Being in Istanbul and setting fire to a home? Check. Fighting in
Rome? Check. To add insult to injury, every truth he used to twist
the story around were choices
we’d
made, either because
of who we were or because of what he’d done, making the lies
all the more infuriating.
And showing once again
that Lucas was a diabolical genius intent on tormenting me …
and humanity. How would I ever measure up to that?
“Well, at least
this means Lucas must have lost track of us after we ran from Hades,”
Owen said.
I nodded. “Yeah,
there’s that. He doesn’t know where we are right now, so
we can get back on track for our plan. So how do we get to Prague?”
Nobody answered me as
they stared at their phone screens. Dorian obviously played a game,
but I hoped the rest searched for solutions.
“I just linked
through to check with the council members,” Tristan said.

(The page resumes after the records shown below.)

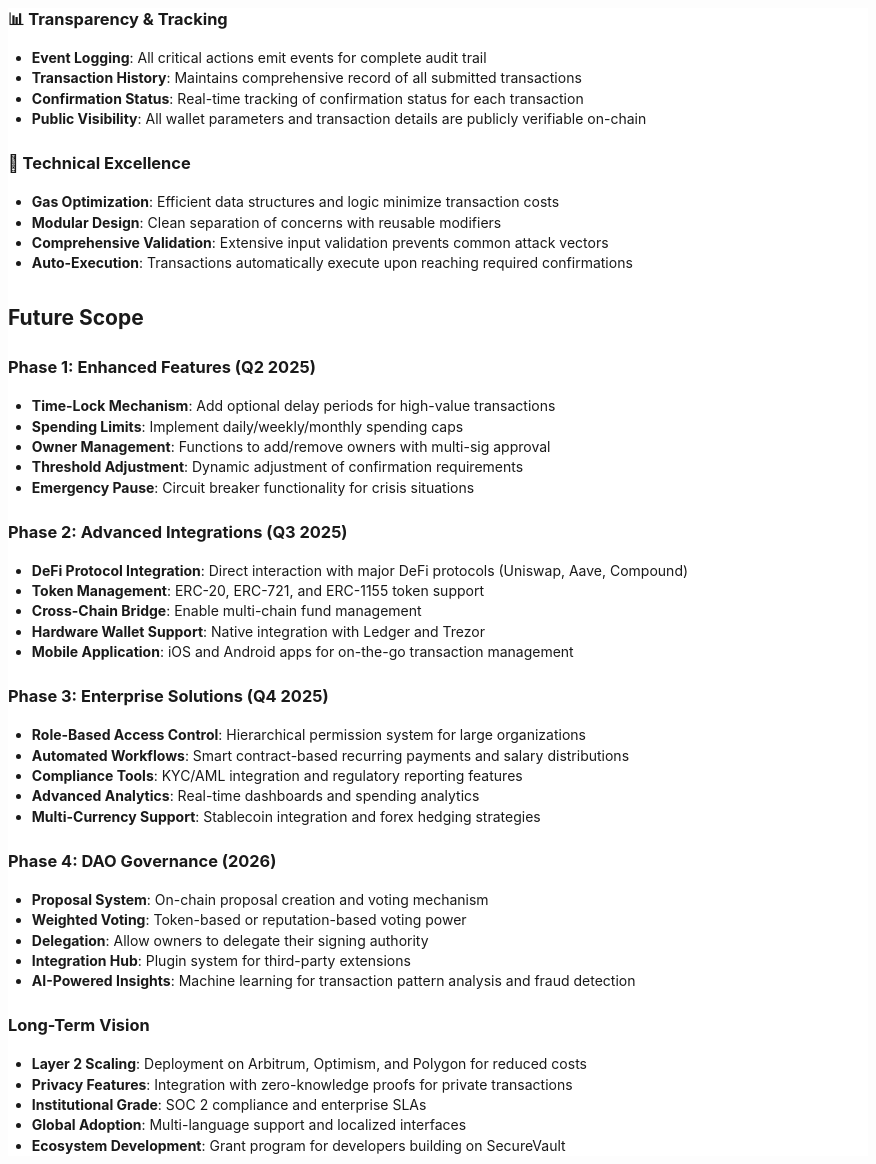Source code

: ### 📊 Transparency & Tracking
- **Event Logging**: All critical actions emit events for complete audit trail
- **Transaction History**: Maintains comprehensive record of all submitted transactions
- **Confirmation Status**: Real-time tracking of confirmation status for each transaction
- **Public Visibility**: All wallet parameters and transaction details are publicly verifiable on-chain

### 🔧 Technical Excellence
- **Gas Optimization**: Efficient data structures and logic minimize transaction costs
- **Modular Design**: Clean separation of concerns with reusable modifiers
- **Comprehensive Validation**: Extensive input validation prevents common attack vectors
- **Auto-Execution**: Transactions automatically execute upon reaching required confirmations

## Future Scope

### Phase 1: Enhanced Features (Q2 2025)
- **Time-Lock Mechanism**: Add optional delay periods for high-value transactions
- **Spending Limits**: Implement daily/weekly/monthly spending caps
- **Owner Management**: Functions to add/remove owners with multi-sig approval
- **Threshold Adjustment**: Dynamic adjustment of confirmation requirements
- **Emergency Pause**: Circuit breaker functionality for crisis situations

### Phase 2: Advanced Integrations (Q3 2025)
- **DeFi Protocol Integration**: Direct interaction with major DeFi protocols (Uniswap, Aave, Compound)
- **Token Management**: ERC-20, ERC-721, and ERC-1155 token support
- **Cross-Chain Bridge**: Enable multi-chain fund management
- **Hardware Wallet Support**: Native integration with Ledger and Trezor
- **Mobile Application**: iOS and Android apps for on-the-go transaction management

### Phase 3: Enterprise Solutions (Q4 2025)
- **Role-Based Access Control**: Hierarchical permission system for large organizations
- **Automated Workflows**: Smart contract-based recurring payments and salary distributions
- **Compliance Tools**: KYC/AML integration and regulatory reporting features
- **Advanced Analytics**: Real-time dashboards and spending analytics
- **Multi-Currency Support**: Stablecoin integration and forex hedging strategies

### Phase 4: DAO Governance (2026)
- **Proposal System**: On-chain proposal creation and voting mechanism
- **Weighted Voting**: Token-based or reputation-based voting power
- **Delegation**: Allow owners to delegate their signing authority
- **Integration Hub**: Plugin system for third-party extensions
- **AI-Powered Insights**: Machine learning for transaction pattern analysis and fraud detection

### Long-Term Vision
- **Layer 2 Scaling**: Deployment on Arbitrum, Optimism, and Polygon for reduced costs
- **Privacy Features**: Integration with zero-knowledge proofs for private transactions
- **Institutional Grade**: SOC 2 compliance and enterprise SLAs
- **Global Adoption**: Multi-language support and localized interfaces
- **Ecosystem Development**: Grant program for developers building on SecureVault

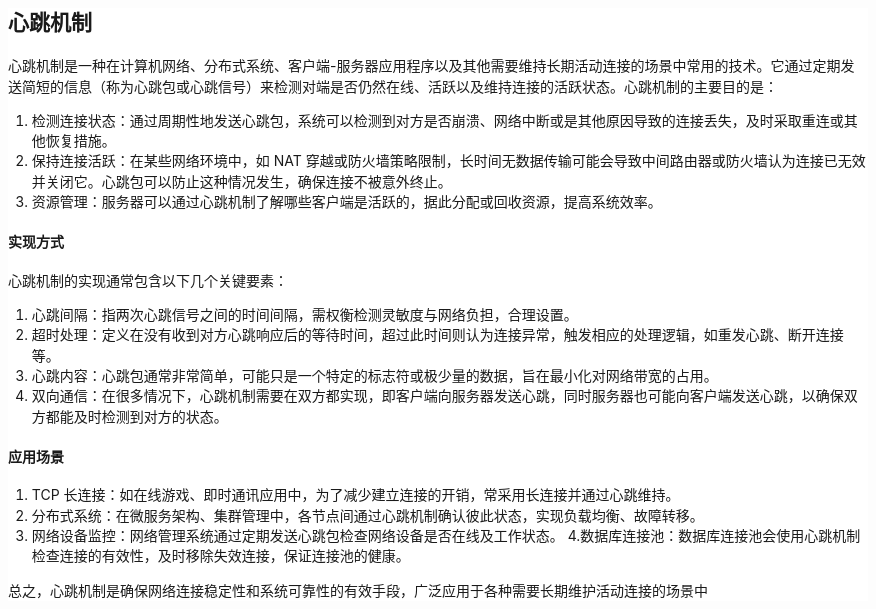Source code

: ## 心跳机制

心跳机制是一种在计算机网络、分布式系统、客户端-服务器应用程序以及其他需要维持长期活动连接的场景中常用的技术。它通过定期发送简短的信息（称为心跳包或心跳信号）来检测对端是否仍然在线、活跃以及维持连接的活跃状态。心跳机制的主要目的是：

1. 检测连接状态：通过周期性地发送心跳包，系统可以检测到对方是否崩溃、网络中断或是其他原因导致的连接丢失，及时采取重连或其他恢复措施。
2. 保持连接活跃：在某些网络环境中，如 NAT 穿越或防火墙策略限制，长时间无数据传输可能会导致中间路由器或防火墙认为连接已无效并关闭它。心跳包可以防止这种情况发生，确保连接不被意外终止。
3. 资源管理：服务器可以通过心跳机制了解哪些客户端是活跃的，据此分配或回收资源，提高系统效率。

#### 实现方式

心跳机制的实现通常包含以下几个关键要素：

1. 心跳间隔：指两次心跳信号之间的时间间隔，需权衡检测灵敏度与网络负担，合理设置。
2. 超时处理：定义在没有收到对方心跳响应后的等待时间，超过此时间则认为连接异常，触发相应的处理逻辑，如重发心跳、断开连接等。
3. 心跳内容：心跳包通常非常简单，可能只是一个特定的标志符或极少量的数据，旨在最小化对网络带宽的占用。
4. 双向通信：在很多情况下，心跳机制需要在双方都实现，即客户端向服务器发送心跳，同时服务器也可能向客户端发送心跳，以确保双方都能及时检测到对方的状态。

#### 应用场景

1. TCP 长连接：如在线游戏、即时通讯应用中，为了减少建立连接的开销，常采用长连接并通过心跳维持。
2. 分布式系统：在微服务架构、集群管理中，各节点间通过心跳机制确认彼此状态，实现负载均衡、故障转移。
3. 网络设备监控：网络管理系统通过定期发送心跳包检查网络设备是否在线及工作状态。 4.数据库连接池：数据库连接池会使用心跳机制检查连接的有效性，及时移除失效连接，保证连接池的健康。

总之，心跳机制是确保网络连接稳定性和系统可靠性的有效手段，广泛应用于各种需要长期维护活动连接的场景中
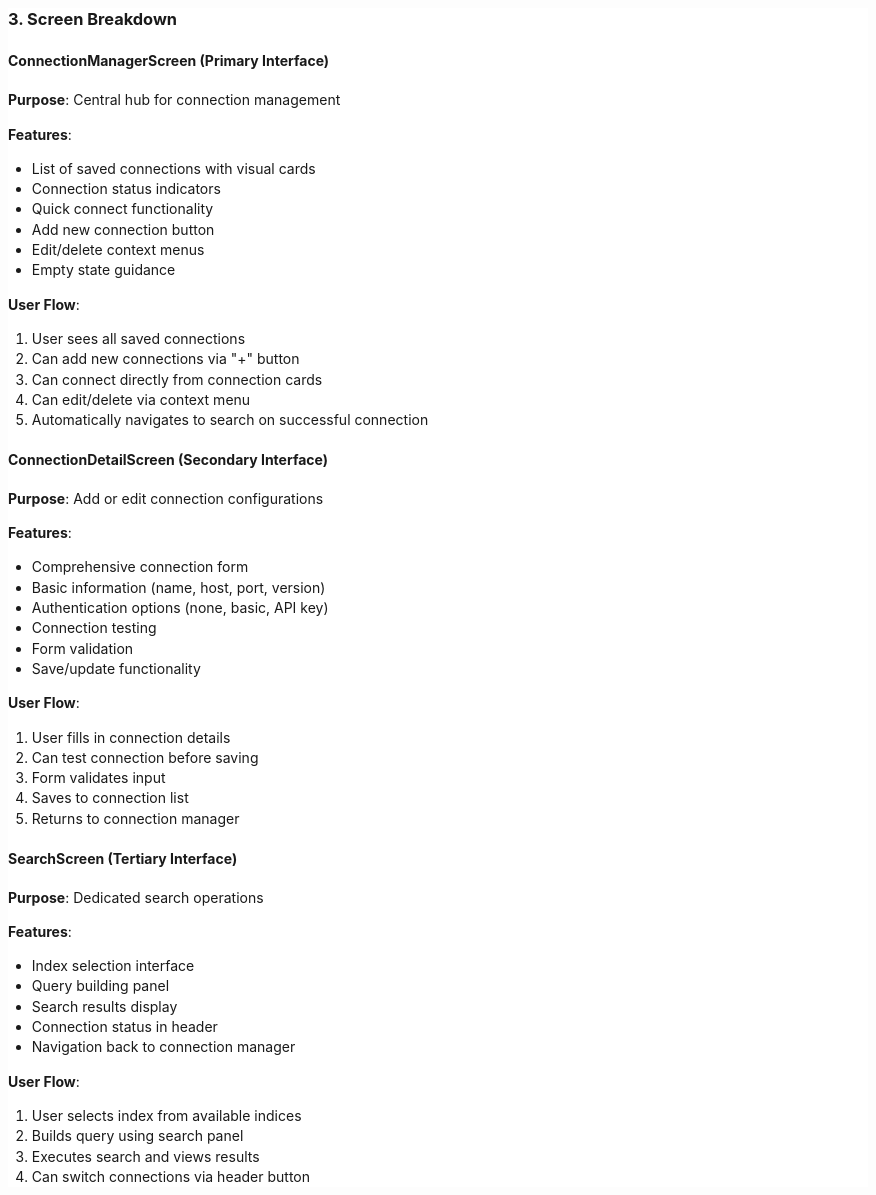 ### 3. Screen Breakdown

#### ConnectionManagerScreen (Primary Interface)
**Purpose**: Central hub for connection management

**Features**:
- List of saved connections with visual cards
- Connection status indicators
- Quick connect functionality
- Add new connection button
- Edit/delete context menus
- Empty state guidance

**User Flow**:
1. User sees all saved connections
2. Can add new connections via "+" button
3. Can connect directly from connection cards
4. Can edit/delete via context menu
5. Automatically navigates to search on successful connection

#### ConnectionDetailScreen (Secondary Interface)
**Purpose**: Add or edit connection configurations

**Features**:
- Comprehensive connection form
- Basic information (name, host, port, version)
- Authentication options (none, basic, API key)
- Connection testing
- Form validation
- Save/update functionality

**User Flow**:
1. User fills in connection details
2. Can test connection before saving
3. Form validates input
4. Saves to connection list
5. Returns to connection manager

#### SearchScreen (Tertiary Interface)
**Purpose**: Dedicated search operations

**Features**:
- Index selection interface
- Query building panel
- Search results display
- Connection status in header
- Navigation back to connection manager

**User Flow**:
1. User selects index from available indices
2. Builds query using search panel
3. Executes search and views results
4. Can switch connections via header button
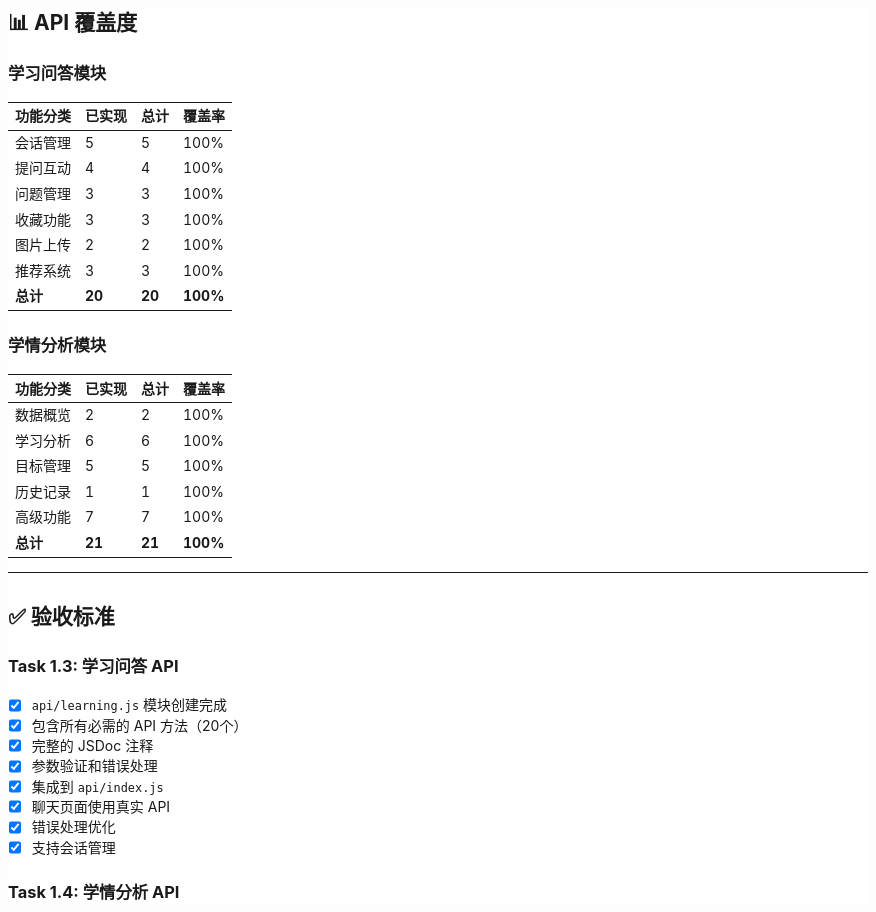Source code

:## 📊 API 覆盖度

### 学习问答模块

| 功能分类 | 已实现 | 总计 | 覆盖率 |
|---------|-------|------|--------|
| 会话管理 | 5 | 5 | 100% |
| 提问互动 | 4 | 4 | 100% |
| 问题管理 | 3 | 3 | 100% |
| 收藏功能 | 3 | 3 | 100% |
| 图片上传 | 2 | 2 | 100% |
| 推荐系统 | 3 | 3 | 100% |
| **总计** | **20** | **20** | **100%** |

### 学情分析模块

| 功能分类 | 已实现 | 总计 | 覆盖率 |
|---------|-------|------|--------|
| 数据概览 | 2 | 2 | 100% |
| 学习分析 | 6 | 6 | 100% |
| 目标管理 | 5 | 5 | 100% |
| 历史记录 | 1 | 1 | 100% |
| 高级功能 | 7 | 7 | 100% |
| **总计** | **21** | **21** | **100%** |

---

## ✅ 验收标准

### Task 1.3: 学习问答 API

- [x] `api/learning.js` 模块创建完成
- [x] 包含所有必需的 API 方法（20个）
- [x] 完整的 JSDoc 注释
- [x] 参数验证和错误处理
- [x] 集成到 `api/index.js`
- [x] 聊天页面使用真实 API
- [x] 错误处理优化
- [x] 支持会话管理

### Task 1.4: 学情分析 API
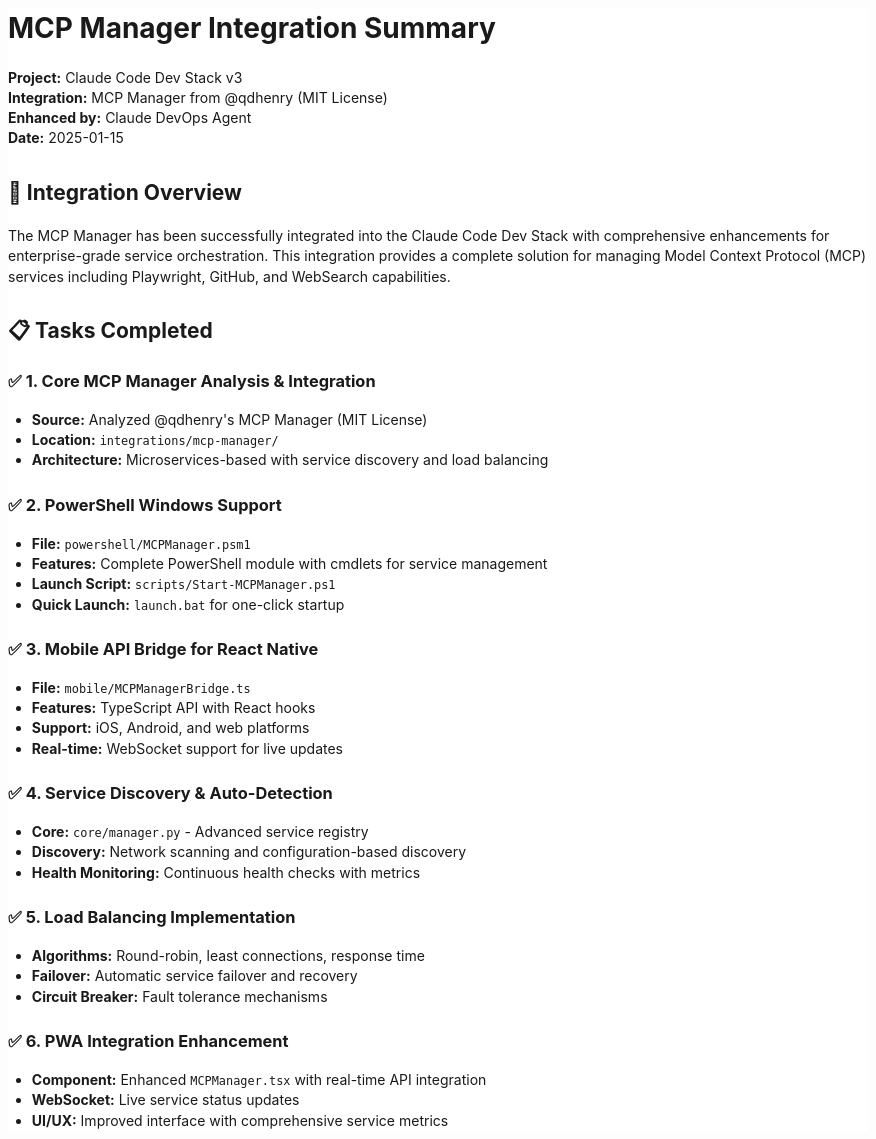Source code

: # MCP Manager Integration Summary

**Project:** Claude Code Dev Stack v3  
**Integration:** MCP Manager from @qdhenry (MIT License)  
**Enhanced by:** Claude DevOps Agent  
**Date:** 2025-01-15

## 🎯 Integration Overview

The MCP Manager has been successfully integrated into the Claude Code Dev Stack with comprehensive enhancements for enterprise-grade service orchestration. This integration provides a complete solution for managing Model Context Protocol (MCP) services including Playwright, GitHub, and WebSearch capabilities.

## 📋 Tasks Completed

### ✅ 1. Core MCP Manager Analysis & Integration
- **Source:** Analyzed @qdhenry's MCP Manager (MIT License)
- **Location:** `integrations/mcp-manager/`
- **Architecture:** Microservices-based with service discovery and load balancing

### ✅ 2. PowerShell Windows Support
- **File:** `powershell/MCPManager.psm1`
- **Features:** Complete PowerShell module with cmdlets for service management
- **Launch Script:** `scripts/Start-MCPManager.ps1`
- **Quick Launch:** `launch.bat` for one-click startup

### ✅ 3. Mobile API Bridge for React Native
- **File:** `mobile/MCPManagerBridge.ts`
- **Features:** TypeScript API with React hooks
- **Support:** iOS, Android, and web platforms
- **Real-time:** WebSocket support for live updates

### ✅ 4. Service Discovery & Auto-Detection
- **Core:** `core/manager.py` - Advanced service registry
- **Discovery:** Network scanning and configuration-based discovery
- **Health Monitoring:** Continuous health checks with metrics

### ✅ 5. Load Balancing Implementation
- **Algorithms:** Round-robin, least connections, response time
- **Failover:** Automatic service failover and recovery
- **Circuit Breaker:** Fault tolerance mechanisms

### ✅ 6. PWA Integration Enhancement
- **Component:** Enhanced `MCPManager.tsx` with real-time API integration
- **WebSocket:** Live service status updates
- **UI/UX:** Improved interface with comprehensive service metrics
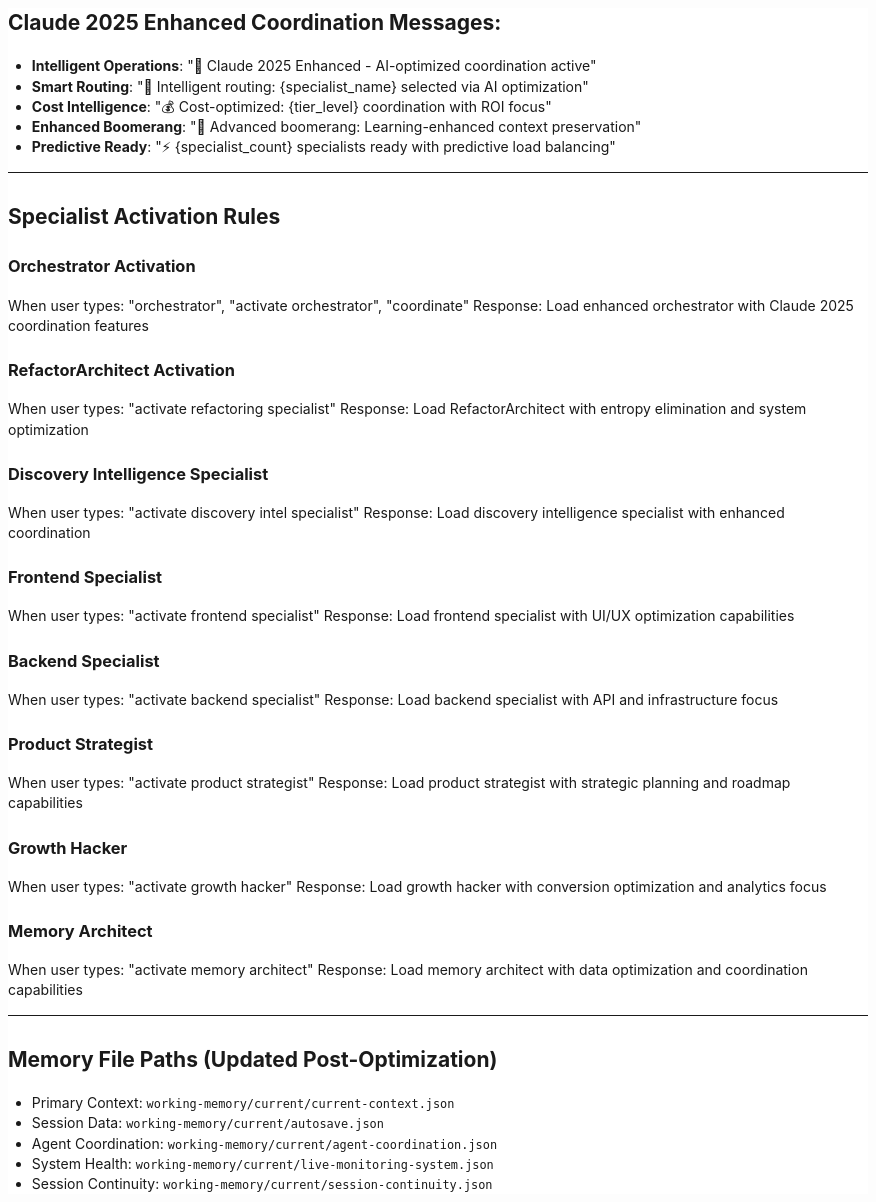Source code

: ## Claude 2025 Enhanced Coordination Messages:
- **Intelligent Operations**: "🧠 Claude 2025 Enhanced - AI-optimized coordination active"
- **Smart Routing**: "🎯 Intelligent routing: {specialist_name} selected via AI optimization"
- **Cost Intelligence**: "💰 Cost-optimized: {tier_level} coordination with ROI focus"
- **Enhanced Boomerang**: "🔄 Advanced boomerang: Learning-enhanced context preservation"
- **Predictive Ready**: "⚡ {specialist_count} specialists ready with predictive load balancing"

---

## Specialist Activation Rules

### Orchestrator Activation
When user types: "orchestrator", "activate orchestrator", "coordinate"
Response: Load enhanced orchestrator with Claude 2025 coordination features

### RefactorArchitect Activation
When user types: "activate refactoring specialist"
Response: Load RefactorArchitect with entropy elimination and system optimization

### Discovery Intelligence Specialist
When user types: "activate discovery intel specialist" 
Response: Load discovery intelligence specialist with enhanced coordination

### Frontend Specialist
When user types: "activate frontend specialist"
Response: Load frontend specialist with UI/UX optimization capabilities

### Backend Specialist  
When user types: "activate backend specialist"
Response: Load backend specialist with API and infrastructure focus

### Product Strategist
When user types: "activate product strategist"
Response: Load product strategist with strategic planning and roadmap capabilities

### Growth Hacker
When user types: "activate growth hacker"
Response: Load growth hacker with conversion optimization and analytics focus

### Memory Architect
When user types: "activate memory architect"
Response: Load memory architect with data optimization and coordination capabilities

---

## Memory File Paths (Updated Post-Optimization)
- Primary Context: `working-memory/current/current-context.json`
- Session Data: `working-memory/current/autosave.json`
- Agent Coordination: `working-memory/current/agent-coordination.json`
- System Health: `working-memory/current/live-monitoring-system.json`
- Session Continuity: `working-memory/current/session-continuity.json`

“They’d been concerned about our lack of contact and are
glad to know we’re okay. I guess Galina had tried to warn us
about Moscow, and Minh said she’s been dealing with the
necromancy in Shanghai. No word from Chandra, who’d been
visiting our colony in Mumbai, where the tsunami hit.”
Tears pricked at the
back of my eyes as Tristan scrolled down through the highly encrypted
forum—the best way we could keep in touch with my leaders out
in the field without anyone knowing.
“They’re
proceeding as best as they can with keeping Daemoni damage to a
minimum in their regions, but they’re struggling with the
Normans. Every region is reporting outbreaks of war or preparations
for it. Borders are being tightened, and airports, highways, and
pretty much every other source of transportation has been restricted
or closed completely. No fly zones have expanded almost everywhere.”
He paused in his scrolling to read something more closely. “Looks
like some of our people have found the super-sized Normans in their
regions, but nobody knows where their controllers are. They’re
keeping a close eye on the battalions.”